At present, just 12,124 people in Saint Vincent and the Grenadines have been recorded as vaccinated – about 11 people in every 100. Meanwhile, wealthier countries have far higher vaccination rates: Israel stands at 119 doses administered per 100 people, the United Arab Emirates at 93 per hundred people, the UK at 59 doses per 100 people, and the United States at 57 per hundred people. Such inequity will not only cost lives in deaths from Covid-19, but has now, and will continue to produce, a vaccine lottery in humanitarian crises.

This grotesque inequity is creating a situation where vaccinated lives are worth more than their unvaccinated counterparts, and the World Health Organisation (WHO) has consistently lambasted wealthier countries for driving this vaccine inequality. “There remains a shocking imbalance in the global distribution of vaccines,” said Director General of the WHO, Tedros Adhanom Ghebreyesus, on Friday. “On average in high-income countries, almost one in four people have received a Covid-19 vaccine. In low-income countries, it’s one in more than 500.” And while certain cruise ship companies have said they will only require a negative PCN test to board evacuation vessels in St Vincent, like vaccines there is an inequity in testing capacity and pandemic response resources. At the start of the pandemic last year, the World Bank provided $4.5 million in funding to help support St Vincent’s pandemic response as part of a broader scheme to assist developing countries.

In the UK, vaccine passports have mainly become a debate centred around the libertarian consequences of introducing them. Labour have described vaccine passports as “un-British”, and Conservative backbenchers have described them as “discriminatory” and “entirely incompatible with freedom.” But, as is apparent with the developing situation in St Vincent, the consequences of vaccine passports have another, more sinister aspect to them. The international normalisation of blanket vaccine passports, like vaccine inequality, have the potential for a devastating human cost. 

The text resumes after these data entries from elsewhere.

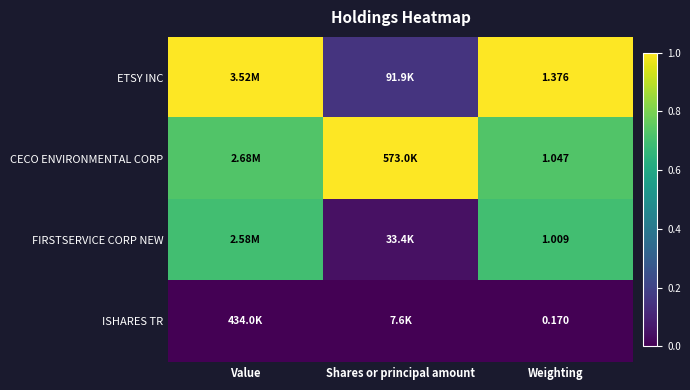

What is the total value across all series at Weighting?

3.6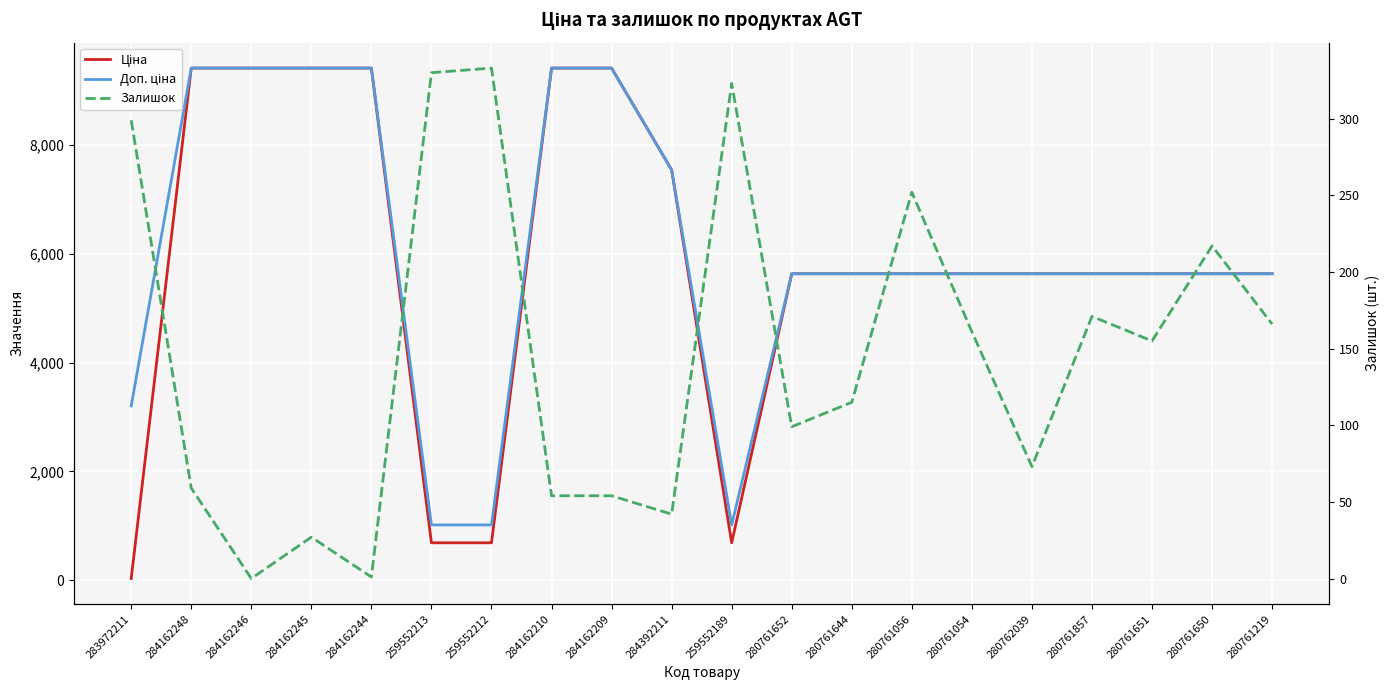

Which series has the largest range (max minus min)?

Ціна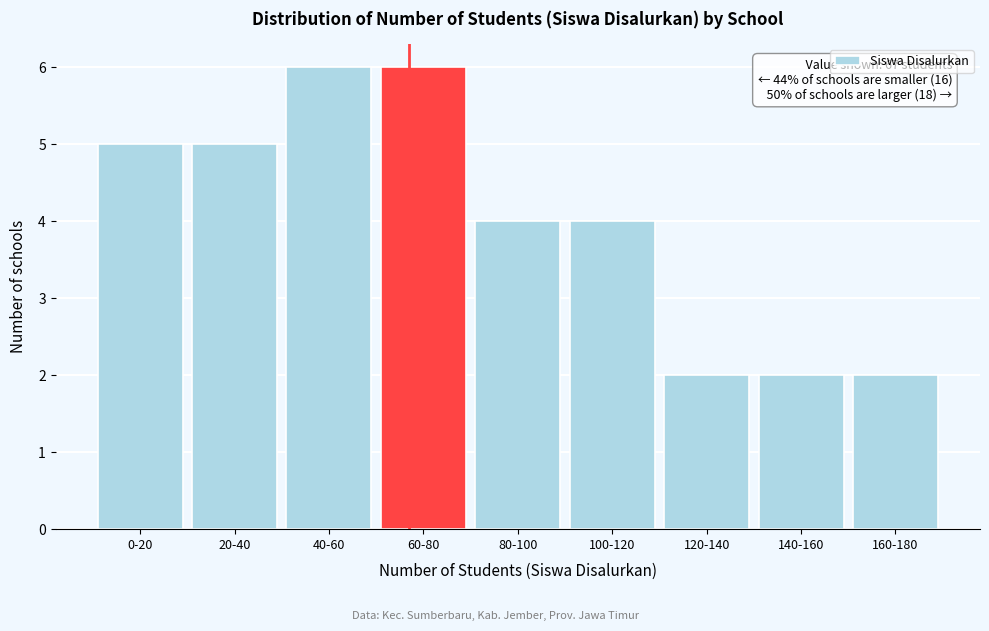

Reading left to right, extract all data points from this chart.

5	5	6	6	4	4	2	2	2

As smoke billows out of La Soufrière, refugees on St Vincent are trapped between lava and rescue vessels denying them entry over a vaccine the overwhelming majority of them have not yet been offered. So, while in theory passports may appear convenient to many, the negative repercussions that go beyond libertarian concerns cannot be overlooked; a one dimensional approach to vaccine passports ignores the multifaceted and potentially lethal challenges they create.